How even key escrow won’t work for Cameron

How is Cameron going to ensure that law enforcement can read all communications? One way would be to provide systems with ”back doors”; introducing intentional vulnerabilities. We all know that won’t work. Or rather will work much better than intended, if you get my drift.

Some, including Steve Gibson, maintain that it can in fact be done by having law enforcement maintain a secret, well-guarded, key and mandating that all messages sent are including that encryption target in every message. That would allow LE to decrypt it using a very carefully guarded secret key, if need be. All this without weakening the actual encryption mechanism.

The problem with this is that LE can’t know if everyone is following the law without actually trying to decrypt messages flying by. And to do that on a large scale by necessity implies that the “highly guarded” secret key must be available on a large number of systems, exposing it to compromise.

Even if we stipulate that there is some, hitherto unknown, mechanism that allows LE to verify that messages in fact include the LE destination without having the secret key available, they still can’t know if the encryption is valid until attempted. For instance, the encrypted symmetric key may be intentionally wrong. Or, the encrypted message may contain another encrypted message which does not contain the LE mandated item. And that, in turn, can only be discovered once you perform the actual decryption, which requires the ”highly protected” government key.

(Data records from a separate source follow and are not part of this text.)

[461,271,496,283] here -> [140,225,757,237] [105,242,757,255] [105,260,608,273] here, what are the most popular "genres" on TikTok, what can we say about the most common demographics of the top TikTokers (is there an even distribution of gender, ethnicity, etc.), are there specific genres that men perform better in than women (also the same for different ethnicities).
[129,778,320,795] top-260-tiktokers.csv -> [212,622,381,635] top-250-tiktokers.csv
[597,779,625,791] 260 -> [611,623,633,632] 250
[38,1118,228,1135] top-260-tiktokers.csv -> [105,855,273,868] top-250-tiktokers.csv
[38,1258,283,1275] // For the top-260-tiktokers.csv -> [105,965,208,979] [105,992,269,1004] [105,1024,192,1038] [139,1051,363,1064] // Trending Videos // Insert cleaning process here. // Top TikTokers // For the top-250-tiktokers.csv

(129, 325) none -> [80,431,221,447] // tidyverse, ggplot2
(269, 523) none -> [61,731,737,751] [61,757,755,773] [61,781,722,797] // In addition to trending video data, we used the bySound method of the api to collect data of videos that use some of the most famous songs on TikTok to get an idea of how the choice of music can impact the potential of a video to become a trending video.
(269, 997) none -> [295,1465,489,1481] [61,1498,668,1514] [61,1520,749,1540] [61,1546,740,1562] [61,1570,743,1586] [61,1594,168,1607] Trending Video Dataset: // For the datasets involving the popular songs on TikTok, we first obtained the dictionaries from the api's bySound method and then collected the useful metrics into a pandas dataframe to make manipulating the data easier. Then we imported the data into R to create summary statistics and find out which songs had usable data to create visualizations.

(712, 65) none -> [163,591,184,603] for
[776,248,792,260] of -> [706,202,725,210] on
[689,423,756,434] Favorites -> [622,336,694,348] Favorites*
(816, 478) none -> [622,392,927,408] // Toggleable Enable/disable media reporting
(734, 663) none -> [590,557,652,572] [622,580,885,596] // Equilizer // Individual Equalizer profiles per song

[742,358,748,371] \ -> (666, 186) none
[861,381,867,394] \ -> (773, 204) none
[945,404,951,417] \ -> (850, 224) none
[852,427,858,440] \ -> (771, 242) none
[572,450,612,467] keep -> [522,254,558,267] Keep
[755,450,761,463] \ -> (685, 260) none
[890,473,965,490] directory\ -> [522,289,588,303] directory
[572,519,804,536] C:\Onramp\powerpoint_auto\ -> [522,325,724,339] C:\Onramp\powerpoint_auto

In other words, it won’t work.

2 thoughts on “How even key escrow won’t work for Cameron”

  1. I’ve wondered–what Steve was proposing required two payloads in the data.

    One that was encrypted with the ‘proper’ key, and another equally large payload encrypted with the ‘secret government’ key.

    Wouldn’t that place an enourmous strain on the network, and that you’d double the network load overnight due to government policy as opposed to engineering efficiency?

    1. The payload is always encrypted with a random symmetrical key, for efficiency. Then that key is in turn encrypted with one or several public keys. What he proposed was to add the government’s public key to that. Exactly the same mechanism as we use when encrypting to several receivers normally. Doing it this way only increases the total with up to a few hundred bytes, regardless of the size of the actual payload, so that’s not the problem.